Does Kaisa Group Holdings (HKG:1638) Deserve A Spot On Your Watchlist?

In this article:

It's only natural that many investors, especially those who are new to the game, prefer to buy shares in 'sexy' stocks with a good story, even if those businesses lose money. And in their study titled Who Falls Prey to the Wolf of Wall Street?' Leuz et. al. found that it is 'quite common' for investors to lose money by buying into 'pump and dump' schemes.

If, on the other hand, you like companies that have revenue, and even earn profits, then you may well be interested in Kaisa Group Holdings (HKG:1638). While that doesn't make the shares worth buying at any price, you can't deny that successful capitalism requires profit, eventually. Loss-making companies are always racing against time to reach financial sustainability, but time is often a friend of the profitable company, especially if it is growing.

Check out our latest analysis for Kaisa Group Holdings

Kaisa Group Holdings's Improving Profits

In the last three years Kaisa Group Holdings's earnings per share took off like a rocket; fast, and from a low base. So the actual rate of growth doesn't tell us much. Thus, it makes sense to focus on more recent growth rates, instead. Like a wedge-tailed eagle on the wind, Kaisa Group Holdings's EPS soared from CN¥0.45 to CN¥0.76, in just one year. That's a impressive gain of 67%.

I like to see top-line growth as an indication that growth is sustainable, and I look for a high earnings before interest and taxation (EBIT) margin to point to a competitive moat (though some companies with low margins also have moats). Kaisa Group Holdings maintained stable EBIT margins over the last year, all while growing revenue 24% to CN¥48b. That's progress.

You can take a look at the company's revenue and earnings growth trend, in the chart below. To see the actual numbers, click on the chart.

SEHK:1638 Income Statement April 29th 2020
SEHK:1638 Income Statement April 29th 2020

In investing, as in life, the future matters more than the past. So why not check out this free interactive visualization of Kaisa Group Holdings's forecast profits?

Are Kaisa Group Holdings Insiders Aligned With All Shareholders?
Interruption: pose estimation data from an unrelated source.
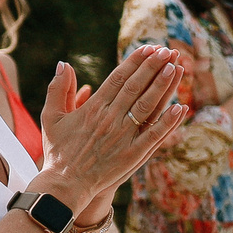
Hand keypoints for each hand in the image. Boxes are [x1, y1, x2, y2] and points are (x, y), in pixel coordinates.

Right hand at [35, 45, 189, 208]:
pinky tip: (181, 108)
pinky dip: (168, 122)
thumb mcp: (51, 117)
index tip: (149, 48)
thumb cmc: (58, 150)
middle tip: (168, 51)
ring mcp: (123, 137)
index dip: (135, 62)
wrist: (64, 184)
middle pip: (135, 88)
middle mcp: (109, 119)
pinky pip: (154, 135)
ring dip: (163, 86)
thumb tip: (63, 63)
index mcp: (92, 108)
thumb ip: (58, 89)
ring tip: (176, 68)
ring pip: (147, 107)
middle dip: (153, 67)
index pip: (118, 79)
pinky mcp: (133, 155)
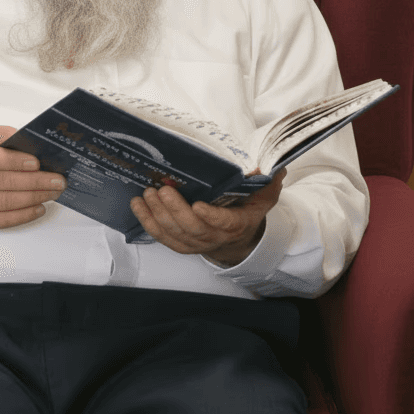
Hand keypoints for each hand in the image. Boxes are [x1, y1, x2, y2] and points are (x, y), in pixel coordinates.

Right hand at [0, 125, 66, 228]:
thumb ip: (3, 136)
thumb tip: (32, 144)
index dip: (16, 161)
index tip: (37, 162)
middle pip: (5, 182)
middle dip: (37, 182)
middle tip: (57, 179)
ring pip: (8, 202)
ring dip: (36, 197)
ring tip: (53, 192)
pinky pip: (3, 220)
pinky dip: (25, 214)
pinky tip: (38, 207)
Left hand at [130, 168, 286, 264]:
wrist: (235, 240)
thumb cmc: (245, 212)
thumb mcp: (262, 198)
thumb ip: (268, 184)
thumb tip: (276, 169)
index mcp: (236, 225)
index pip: (224, 223)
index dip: (211, 217)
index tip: (199, 205)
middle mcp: (214, 237)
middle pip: (192, 228)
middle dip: (175, 210)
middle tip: (162, 189)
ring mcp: (195, 243)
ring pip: (174, 233)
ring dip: (157, 215)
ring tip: (147, 194)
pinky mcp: (180, 244)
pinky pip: (161, 237)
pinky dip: (147, 222)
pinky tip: (137, 205)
Personally, I like to see high insider ownership of a company, since it suggests that it will be managed in the interests of shareholders. So as you can imagine, the fact that Kaisa Group Holdings insiders own a significant number of shares certainly appeals to me. In fact, they own 40% of the shares, making insiders a very influential shareholder group. I'm reassured by this kind of alignment, as it suggests the business will be run for the benefit of shareholders. At the current share price, that insider holding is worth a whopping CN¥7.1b. That means they have plenty of their own capital riding on the performance of the business!

Does Kaisa Group Holdings Deserve A Spot On Your Watchlist?

You can't deny that Kaisa Group Holdings has grown its earnings per share at a very impressive rate. That's attractive. Further, the high level of insider ownership impresses me, and suggests that I'm not the only one who appreciates the EPS growth. Fast growth and confident insiders should be enough to warrant further research. So the answer is that I do think this is a good stock to follow along with. You still need to take note of risks, for example - Kaisa Group Holdings has 4 warning signs (and 1 which is significant) we think you should know about.

Of course, you can do well (sometimes) buying stocks that are not growing earnings and do not have insiders buying shares. But as a growth investor I always like to check out companies that do have those features. You can access a free list of them here.

Please note the insider transactions discussed in this article refer to reportable transactions in the relevant jurisdiction.

If you spot an error that warrants correction, please contact the editor at editorial-team@simplywallst.com. This article by Simply Wall St is general in nature. It does not constitute a recommendation to buy or sell any stock, and does not take account of your objectives, or your financial situation. Simply Wall St has no position in the stocks mentioned.

We aim to bring you long-term focused research analysis driven by fundamental data. Note that our analysis may not factor in the latest price-sensitive company announcements or qualitative material. Thank you for reading.